Gardner, Jeffrey, Yong, Tze-Hei, Pitcher, Sylvie A., Hoffmann, Michael P.
Biocontrol science and technology 2013 v.23 no.4 pp. 367-380
Ephestia kuehniella, Helicoverpa zea, Ostrinia nubilalis, Trichogramma, Trichoplusia ni, Utetheisa ornatrix, adults, biological control, biological control agents, eggs, exposure duration, natural enemies, overwintering, parasitism, parasitoids, photoperiod, progeny, regression analysis, spring, temperature, winter, China, New York
Trichogramma ostriniae was imported into the USA from China and it continues to be evaluated as a biological control agent against the European corn borer and other lepidopteran pest species. A natural enemy's ability to overwinter is a facet of its biology with important ramifications for biological control and non-target effects. Thus, studies were conducted to examine the ability of the introduced egg parasitoid to survive over winters in central New York State. Eggs of Ostrinia nubilalis , Ephestia kuehniella , Trichoplusia ni , Helicoverpa zea and Utetheisa ornatrix were subjected to parasitism by adult T. ostriniae and then placed out of doors and exposed to winter conditions. For trials initiated in 2003 and 2004, the adult parental wasps were exposed to a diapause-inducing photoperiod and temperature regime in the laboratory; in 2010, parental wasps were conditioned out of doors and prior to the onset of winter conditions.
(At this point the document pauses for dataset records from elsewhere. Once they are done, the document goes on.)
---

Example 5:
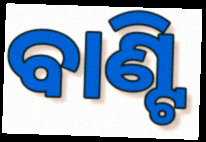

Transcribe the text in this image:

ବାଣ୍ଟି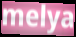
melya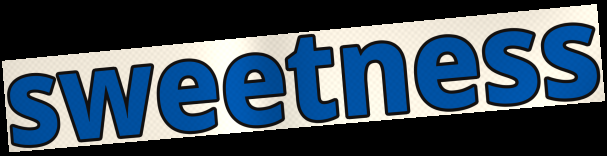
sweetness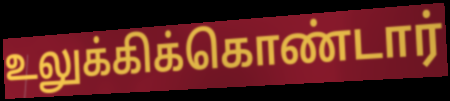
உலுக்கிக்கொண்டார்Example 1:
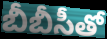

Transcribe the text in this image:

బీబీసీతో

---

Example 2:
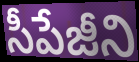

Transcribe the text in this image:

సీపేజీని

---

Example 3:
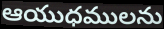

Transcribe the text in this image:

ఆయుధములను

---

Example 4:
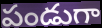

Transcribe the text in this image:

పండుగా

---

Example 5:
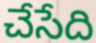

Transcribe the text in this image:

చేసేది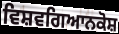
ਵਿਸ਼ਵਗਿਆਨਕੋਸ਼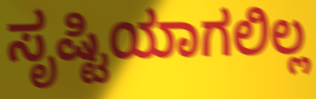
ಸೃಷ್ಟಿಯಾಗಲಿಲ್ಲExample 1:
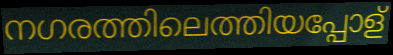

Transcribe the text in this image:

നഗരത്തിലെത്തിയപ്പോള്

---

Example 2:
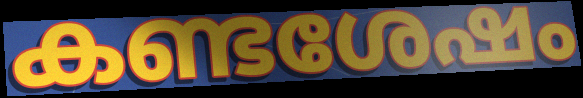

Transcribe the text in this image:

കണ്ടശേഷം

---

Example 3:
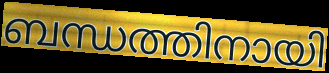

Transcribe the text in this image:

ബന്ധത്തിനായി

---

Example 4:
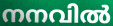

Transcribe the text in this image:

നനവിൽ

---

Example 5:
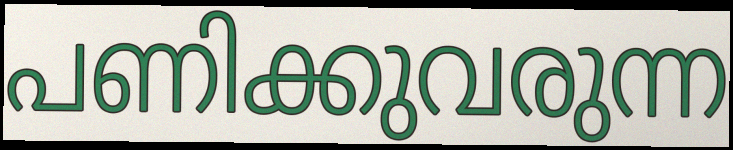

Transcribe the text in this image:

പണിക്കുവരുന്ന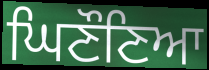
ਘਿਣੌਣਿਆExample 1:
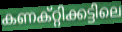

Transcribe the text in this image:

കണക്റ്റിക്കട്ടിലെ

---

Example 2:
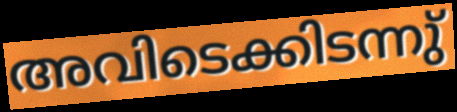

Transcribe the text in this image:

അവിടെക്കിടന്നു്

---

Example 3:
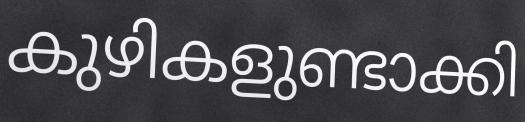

Emergence of their progeny was monitored over time by taking aliquots of parasitised eggs, and holding them under warm conditions until emergence was complete. The level of wasp emergence generally displayed a decline followed by gradual increase until spring. Levels of overwintering ranged from 1% for O. nubilalis to 76% for E. kuehniella , and logistic regression indicated that the odds of overwintering was dependent on the year, host species, time out of doors and varied over exposure time depending on host. The potential to overwinter in New York was further confirmed by positive identification of T. ostriniae from naturally occurring O. nubilalis eggs collected from field sites where augmentative releases had been made in previous years.